> **What needs to be done**:
Search the data for the string "security", and report each line where it is found.

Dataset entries

* * * *

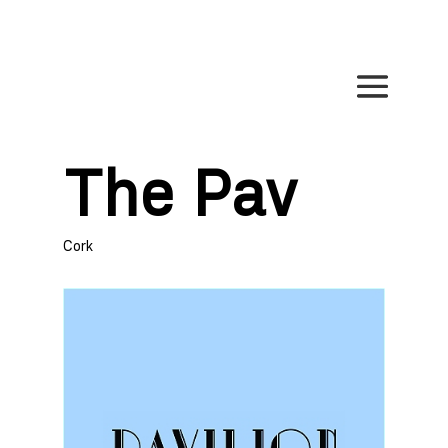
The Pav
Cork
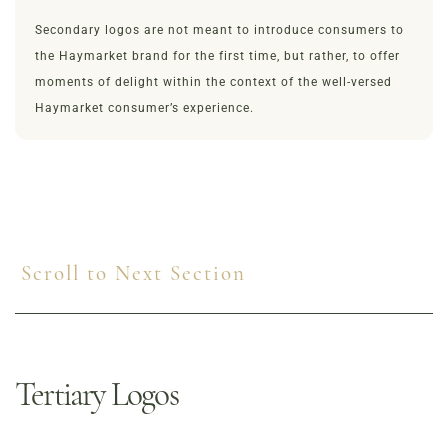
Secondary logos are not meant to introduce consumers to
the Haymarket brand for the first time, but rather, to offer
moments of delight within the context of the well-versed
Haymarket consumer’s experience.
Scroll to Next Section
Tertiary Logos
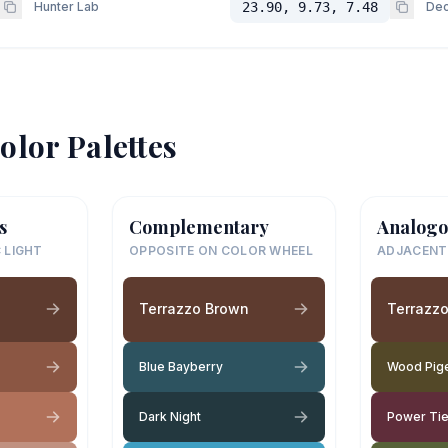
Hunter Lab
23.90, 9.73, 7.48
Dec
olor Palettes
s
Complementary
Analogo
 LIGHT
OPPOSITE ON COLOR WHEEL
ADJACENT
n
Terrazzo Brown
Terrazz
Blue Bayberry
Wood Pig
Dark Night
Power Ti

* * * *

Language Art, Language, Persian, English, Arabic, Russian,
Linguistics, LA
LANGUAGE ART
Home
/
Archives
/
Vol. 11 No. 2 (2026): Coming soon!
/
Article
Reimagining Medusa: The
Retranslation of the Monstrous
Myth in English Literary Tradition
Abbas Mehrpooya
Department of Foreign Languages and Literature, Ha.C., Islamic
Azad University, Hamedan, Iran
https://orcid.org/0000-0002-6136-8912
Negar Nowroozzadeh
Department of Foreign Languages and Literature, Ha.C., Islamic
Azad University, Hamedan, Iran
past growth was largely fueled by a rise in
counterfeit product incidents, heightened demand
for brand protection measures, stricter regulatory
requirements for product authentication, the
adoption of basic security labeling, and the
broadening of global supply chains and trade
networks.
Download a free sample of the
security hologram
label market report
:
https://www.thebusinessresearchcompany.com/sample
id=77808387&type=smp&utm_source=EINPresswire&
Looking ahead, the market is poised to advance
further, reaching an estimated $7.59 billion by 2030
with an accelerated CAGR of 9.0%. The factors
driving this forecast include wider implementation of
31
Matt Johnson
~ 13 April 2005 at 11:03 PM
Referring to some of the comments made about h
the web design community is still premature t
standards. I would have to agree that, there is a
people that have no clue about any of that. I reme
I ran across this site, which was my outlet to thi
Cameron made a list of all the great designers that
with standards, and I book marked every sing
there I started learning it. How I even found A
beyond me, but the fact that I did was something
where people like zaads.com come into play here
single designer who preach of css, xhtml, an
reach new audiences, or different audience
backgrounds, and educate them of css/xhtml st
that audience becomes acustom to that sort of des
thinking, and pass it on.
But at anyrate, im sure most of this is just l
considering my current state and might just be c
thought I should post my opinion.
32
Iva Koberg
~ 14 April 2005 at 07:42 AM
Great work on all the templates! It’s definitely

* * * *

> **Finished task**:
adoption of basic security labeling, and the
security hologram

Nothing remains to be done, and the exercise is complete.